Comme toute pratique de la vie courante, il y a quand même quelques petites informations à savoir pour faire ça dans les règles de l’art. En voici une liste non exhaustive que j’ai réussi à récupérer auprès d’experts, dont certaines ont déjà été énoncées plus haut :

– Niquer, c’est bien. Niquer bien, c’est mieux. Un plan cul, ce n’est pas (juste) un vide-sac, donc prends quand même le temps de combler ton.ta partenaire. Sauf si t’es une merde au lit, mais ça c’est ton problème.

Raconte pas ta life. Déjà, on s’en bat les couilles. Ensuite, pour quelqu’un qui veut juste jouir, je te trouve bien désobligeant.e. Si tu voulais des confessions sur l’oreiller, fallait chercher quelque chose de stable. Ou prendre rendez-vous chez le psy.

Reste humain.e. Ton plan cul, ce n’est pas ton jouet. Ok, tu peux t’amuser avec, mais c’est fragile ces choses-là. Ça a un petit cœur, avec des petits sentiments, des petites émotions et des petites envies. Enfin surtout une grosse envie de b…

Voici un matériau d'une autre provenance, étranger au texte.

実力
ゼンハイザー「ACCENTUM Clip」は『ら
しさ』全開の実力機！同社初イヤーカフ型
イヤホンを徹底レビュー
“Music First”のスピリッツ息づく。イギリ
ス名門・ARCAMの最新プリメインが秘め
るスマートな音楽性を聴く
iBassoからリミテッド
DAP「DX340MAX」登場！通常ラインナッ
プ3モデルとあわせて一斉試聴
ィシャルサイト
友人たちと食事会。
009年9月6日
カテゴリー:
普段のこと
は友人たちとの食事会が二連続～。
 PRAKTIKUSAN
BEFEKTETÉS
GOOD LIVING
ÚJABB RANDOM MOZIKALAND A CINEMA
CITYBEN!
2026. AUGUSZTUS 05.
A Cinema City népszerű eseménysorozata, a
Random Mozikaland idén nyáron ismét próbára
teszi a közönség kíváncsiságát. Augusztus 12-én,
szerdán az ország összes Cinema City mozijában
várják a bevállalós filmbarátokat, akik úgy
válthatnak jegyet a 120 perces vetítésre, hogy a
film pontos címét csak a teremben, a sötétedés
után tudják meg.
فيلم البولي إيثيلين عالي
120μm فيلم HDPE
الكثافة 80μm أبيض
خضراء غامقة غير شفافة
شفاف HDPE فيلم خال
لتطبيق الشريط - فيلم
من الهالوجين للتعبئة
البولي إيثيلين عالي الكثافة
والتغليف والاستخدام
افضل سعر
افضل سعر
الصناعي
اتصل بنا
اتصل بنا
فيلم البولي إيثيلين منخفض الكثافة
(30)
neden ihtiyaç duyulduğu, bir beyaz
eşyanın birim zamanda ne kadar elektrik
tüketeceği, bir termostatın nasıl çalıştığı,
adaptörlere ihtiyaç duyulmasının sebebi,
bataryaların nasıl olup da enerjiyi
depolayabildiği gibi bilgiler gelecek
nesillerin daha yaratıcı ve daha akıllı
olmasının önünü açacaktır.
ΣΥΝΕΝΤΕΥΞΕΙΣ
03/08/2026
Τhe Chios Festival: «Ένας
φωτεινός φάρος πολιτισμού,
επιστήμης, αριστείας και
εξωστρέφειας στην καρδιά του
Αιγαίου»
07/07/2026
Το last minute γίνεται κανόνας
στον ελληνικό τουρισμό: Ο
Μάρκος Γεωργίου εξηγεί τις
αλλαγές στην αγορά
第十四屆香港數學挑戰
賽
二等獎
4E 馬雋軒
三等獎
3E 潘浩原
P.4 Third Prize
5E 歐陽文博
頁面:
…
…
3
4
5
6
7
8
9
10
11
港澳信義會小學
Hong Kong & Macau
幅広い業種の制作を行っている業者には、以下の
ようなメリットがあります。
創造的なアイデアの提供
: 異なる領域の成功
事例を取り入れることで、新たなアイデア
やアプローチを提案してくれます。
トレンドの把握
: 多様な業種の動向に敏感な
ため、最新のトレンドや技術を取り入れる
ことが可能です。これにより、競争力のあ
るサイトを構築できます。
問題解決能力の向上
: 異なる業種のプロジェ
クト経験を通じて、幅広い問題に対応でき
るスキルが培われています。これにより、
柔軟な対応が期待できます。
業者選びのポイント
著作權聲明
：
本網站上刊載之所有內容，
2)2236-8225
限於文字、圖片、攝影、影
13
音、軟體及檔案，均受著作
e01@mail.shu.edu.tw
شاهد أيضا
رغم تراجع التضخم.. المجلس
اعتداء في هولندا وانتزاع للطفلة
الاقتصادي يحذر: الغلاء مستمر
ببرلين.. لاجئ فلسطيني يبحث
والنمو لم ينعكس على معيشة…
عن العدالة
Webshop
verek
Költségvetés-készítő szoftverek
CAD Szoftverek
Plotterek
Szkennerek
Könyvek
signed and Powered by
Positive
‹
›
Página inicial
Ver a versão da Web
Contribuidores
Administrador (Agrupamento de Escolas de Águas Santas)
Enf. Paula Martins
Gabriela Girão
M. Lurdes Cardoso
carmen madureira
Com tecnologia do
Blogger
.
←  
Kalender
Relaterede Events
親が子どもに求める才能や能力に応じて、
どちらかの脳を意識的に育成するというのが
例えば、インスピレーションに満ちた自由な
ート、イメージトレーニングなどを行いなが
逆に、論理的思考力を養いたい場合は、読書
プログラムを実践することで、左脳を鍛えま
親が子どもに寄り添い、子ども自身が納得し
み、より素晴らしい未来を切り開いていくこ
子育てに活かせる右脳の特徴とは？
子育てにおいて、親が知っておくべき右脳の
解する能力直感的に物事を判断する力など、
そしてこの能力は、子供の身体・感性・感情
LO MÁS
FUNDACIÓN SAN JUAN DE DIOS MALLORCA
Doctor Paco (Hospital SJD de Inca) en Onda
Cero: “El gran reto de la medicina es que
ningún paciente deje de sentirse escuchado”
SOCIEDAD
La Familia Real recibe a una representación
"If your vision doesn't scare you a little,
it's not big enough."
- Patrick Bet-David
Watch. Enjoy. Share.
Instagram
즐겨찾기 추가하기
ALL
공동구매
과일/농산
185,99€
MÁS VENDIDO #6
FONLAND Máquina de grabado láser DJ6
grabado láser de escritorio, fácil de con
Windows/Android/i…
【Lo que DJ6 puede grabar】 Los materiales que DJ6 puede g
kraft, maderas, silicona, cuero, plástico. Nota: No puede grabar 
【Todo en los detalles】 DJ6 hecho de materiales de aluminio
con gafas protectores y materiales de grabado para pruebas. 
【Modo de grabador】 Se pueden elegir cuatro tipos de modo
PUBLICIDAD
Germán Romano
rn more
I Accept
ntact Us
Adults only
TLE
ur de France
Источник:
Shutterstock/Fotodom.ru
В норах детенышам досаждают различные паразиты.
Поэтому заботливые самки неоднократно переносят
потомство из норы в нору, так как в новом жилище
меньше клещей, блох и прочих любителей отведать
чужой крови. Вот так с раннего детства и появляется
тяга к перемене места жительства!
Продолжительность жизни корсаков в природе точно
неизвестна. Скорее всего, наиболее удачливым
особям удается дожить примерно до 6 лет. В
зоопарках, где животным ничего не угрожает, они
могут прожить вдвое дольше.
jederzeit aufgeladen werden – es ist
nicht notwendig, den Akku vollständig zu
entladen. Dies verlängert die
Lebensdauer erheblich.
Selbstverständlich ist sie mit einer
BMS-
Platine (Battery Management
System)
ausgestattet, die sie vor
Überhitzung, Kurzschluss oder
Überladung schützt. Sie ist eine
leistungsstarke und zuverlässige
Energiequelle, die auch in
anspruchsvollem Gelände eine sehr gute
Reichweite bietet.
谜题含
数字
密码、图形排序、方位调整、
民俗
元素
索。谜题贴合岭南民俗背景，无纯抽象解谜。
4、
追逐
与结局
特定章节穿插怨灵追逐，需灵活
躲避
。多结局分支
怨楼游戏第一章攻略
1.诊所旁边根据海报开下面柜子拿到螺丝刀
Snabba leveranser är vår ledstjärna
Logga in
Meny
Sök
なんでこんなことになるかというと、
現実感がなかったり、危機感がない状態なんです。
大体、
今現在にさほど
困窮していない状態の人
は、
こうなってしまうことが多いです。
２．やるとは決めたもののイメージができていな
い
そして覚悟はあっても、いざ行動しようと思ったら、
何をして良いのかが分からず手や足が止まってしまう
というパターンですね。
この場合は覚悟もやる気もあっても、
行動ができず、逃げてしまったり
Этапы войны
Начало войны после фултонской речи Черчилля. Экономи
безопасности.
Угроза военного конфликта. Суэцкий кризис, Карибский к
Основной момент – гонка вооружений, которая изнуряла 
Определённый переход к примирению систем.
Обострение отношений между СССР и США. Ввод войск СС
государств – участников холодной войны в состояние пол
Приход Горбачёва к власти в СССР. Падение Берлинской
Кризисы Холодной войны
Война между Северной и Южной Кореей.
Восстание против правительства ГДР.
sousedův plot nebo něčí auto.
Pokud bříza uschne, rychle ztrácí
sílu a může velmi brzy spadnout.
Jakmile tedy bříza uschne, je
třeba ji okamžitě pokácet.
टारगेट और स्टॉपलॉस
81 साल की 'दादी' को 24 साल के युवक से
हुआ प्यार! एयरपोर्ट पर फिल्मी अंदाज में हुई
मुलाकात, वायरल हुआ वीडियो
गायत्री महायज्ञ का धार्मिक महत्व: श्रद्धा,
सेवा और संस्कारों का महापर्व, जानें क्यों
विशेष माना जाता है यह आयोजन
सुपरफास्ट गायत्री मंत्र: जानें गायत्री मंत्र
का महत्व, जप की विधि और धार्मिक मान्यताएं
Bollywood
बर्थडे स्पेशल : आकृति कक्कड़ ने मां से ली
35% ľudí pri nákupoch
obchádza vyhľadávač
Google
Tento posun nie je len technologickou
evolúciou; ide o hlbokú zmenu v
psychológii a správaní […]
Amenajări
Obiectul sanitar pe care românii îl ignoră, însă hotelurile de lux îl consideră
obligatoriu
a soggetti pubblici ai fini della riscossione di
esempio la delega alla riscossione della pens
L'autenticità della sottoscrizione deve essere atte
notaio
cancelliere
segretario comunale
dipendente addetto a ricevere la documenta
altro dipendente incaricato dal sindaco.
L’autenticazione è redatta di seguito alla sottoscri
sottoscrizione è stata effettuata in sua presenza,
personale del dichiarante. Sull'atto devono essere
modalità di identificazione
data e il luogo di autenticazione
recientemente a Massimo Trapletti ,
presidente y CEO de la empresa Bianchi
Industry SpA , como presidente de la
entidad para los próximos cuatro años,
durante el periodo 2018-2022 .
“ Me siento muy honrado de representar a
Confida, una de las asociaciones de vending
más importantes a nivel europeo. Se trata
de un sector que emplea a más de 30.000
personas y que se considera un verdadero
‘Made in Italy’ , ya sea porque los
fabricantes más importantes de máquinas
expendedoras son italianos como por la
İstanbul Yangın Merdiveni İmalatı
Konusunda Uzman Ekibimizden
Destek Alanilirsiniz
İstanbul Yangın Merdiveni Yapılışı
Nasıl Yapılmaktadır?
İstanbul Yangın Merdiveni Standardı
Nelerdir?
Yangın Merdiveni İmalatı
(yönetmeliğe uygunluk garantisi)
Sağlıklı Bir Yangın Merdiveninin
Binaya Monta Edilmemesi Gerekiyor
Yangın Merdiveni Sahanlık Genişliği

Nettoie toujours derrière toi. Toujours. Question d’hygiène d’abord. Et aussi parce que tu ne sais jamais si quelqu’un d’autre veut s’en servir. C’est un peu comme Netflix, ça a beau être ton compte, tu n’es jamais trop sûr d’être le seul dessus. Ou dessous.

Ne mélange jamais torchons et serviettes. Si t’as été assez malin.gne pour te gérer plusieurs bails, première chose : bravo. Deuxième : fais en sorte que tes associé.e.s ne se rencontrent jamais. Ça risque de créer une compétition absurde, et crois-moi, ça ne finit jamais en partouze pour vérifier. Ça finit toi tout.e seul.e et tes mains pour « pleurer ». Le dernier mec qui a tenté l’expérience a mal fini ; un petit moustachu nerveux, en 1941, qui voulait b****r la planète entière sans s’engager et qui a fini par se faire niquer (et pas dans le bon sens).

– Si t’en as marre, mets-y un terme avec classe. « On b***e une dernière fois ? » C’est bof. Après, en soi, rien ne t’en empêche. Et qui n’a jamais rêvé de mettre fin à une « histoire » après un bon vingt minutes à se défouler ? Un baroud d’honneur sexuel, un ultime effort avant la salvation. Tu t’y donnes à fond même, comme si c’était la dernière fois. Ah mais, c’est la dernière fois…

Une pierre deux couilles

Dans ta quête ultime du parfait plan cul, tu finiras forcément par rencontrer des gens, te faire des amis, des ennemis… Ta vie sociale t’en remerciera fortement. Au-delà de réussir à trouver la synergie idéale pour ton expérience frivole, tu ne sais pas sur quoi tu peux tomber. On a connu des plans cul qui ont fini en mariage, des mariages qui ont fini en plan cul, des plans cul qui ont fini en meurtre et des meurtres qui ont fini en plan cul. Ta vie n’est pas toute tracée, donc ne fais pas non plus de fixette sur ton objectif.

Je me doute qu’après avoir lu cet article bien trop long, tu es confus.e. Toi aussi, tu pensais détenir la clé de ce type de relation parce que certains sites « spécialisés » dans la société et la culture du quotidien t’ont donné quelques conseils. Oublie tout ce que tu sais. Il faut savoir être cru pour passer sur le grill. Pose-toi les bonnes questions, posez-les-vous à deux. Et si tu sens que tu faiblis dans tes sentiments, un dernier petit conseil de grand-mère : branle-toi un bon coup. Si tu n’es pas dégoûté.e de la personne après être arrivé.e au sommet, c’est la bonne.